Would you copy out exactly the lines of the listing below, beginning with the one that contains "घर में तंगी" and ending with the last?

[Opening MATERIAL SHOWN section]

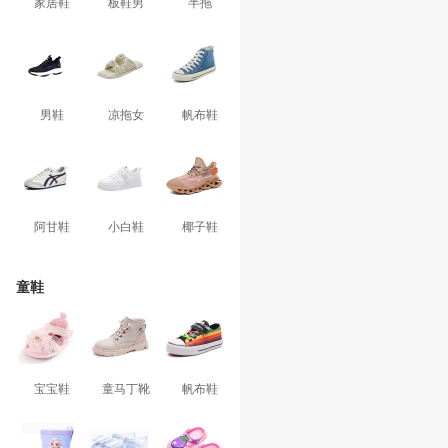
家居鞋
板鞋男
半拖
男鞋
凉拖女
帆布鞋
阿甘鞋
小白鞋
椰子鞋
童鞋
宝宝鞋
童马丁靴
帆布鞋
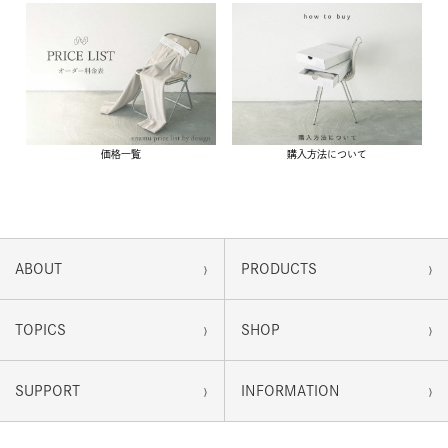
価格一覧
購入方法について
›
›
ABOUT
PRODUCTS
›
›
TOPICS
SHOP
›
›
SUPPORT
INFORMATION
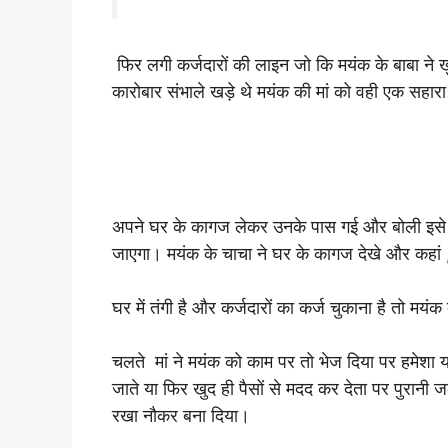
फिर लगी कर्जदारों की लाइन जो कि मयंक के बाबा ने 
कारोबार संभाले खड़े थे मयंक की मां को वही एक सहार
अपने घर के कागज लेकर उनके पास गई और बोली इसे बे
जाएगा। मयंक के चाचा ने घर के कागज देखे और कहां ,
घर में तंगी है और कर्जदारों का कर्ज चुकाना है तो मयं
चलते ‌ मां ने मयंक को काम पर तो भेज दिया पर हमेशा
जाते या फिर खुद ही पैसों से मदद कर देता पर पुरानी
रखा नौकर बना दिया।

[Closing MATERIAL SHOWN section]

◆ **TASK ANSWER**
घर में तंगी है और कर्जदारों का कर्ज चुकाना है तो मयं
चलते ‌ मां ने मयंक को काम पर तो भेज दिया पर हमेशा
जाते या फिर खुद ही पैसों से मदद कर देता पर पुरानी
रखा नौकर बना दिया।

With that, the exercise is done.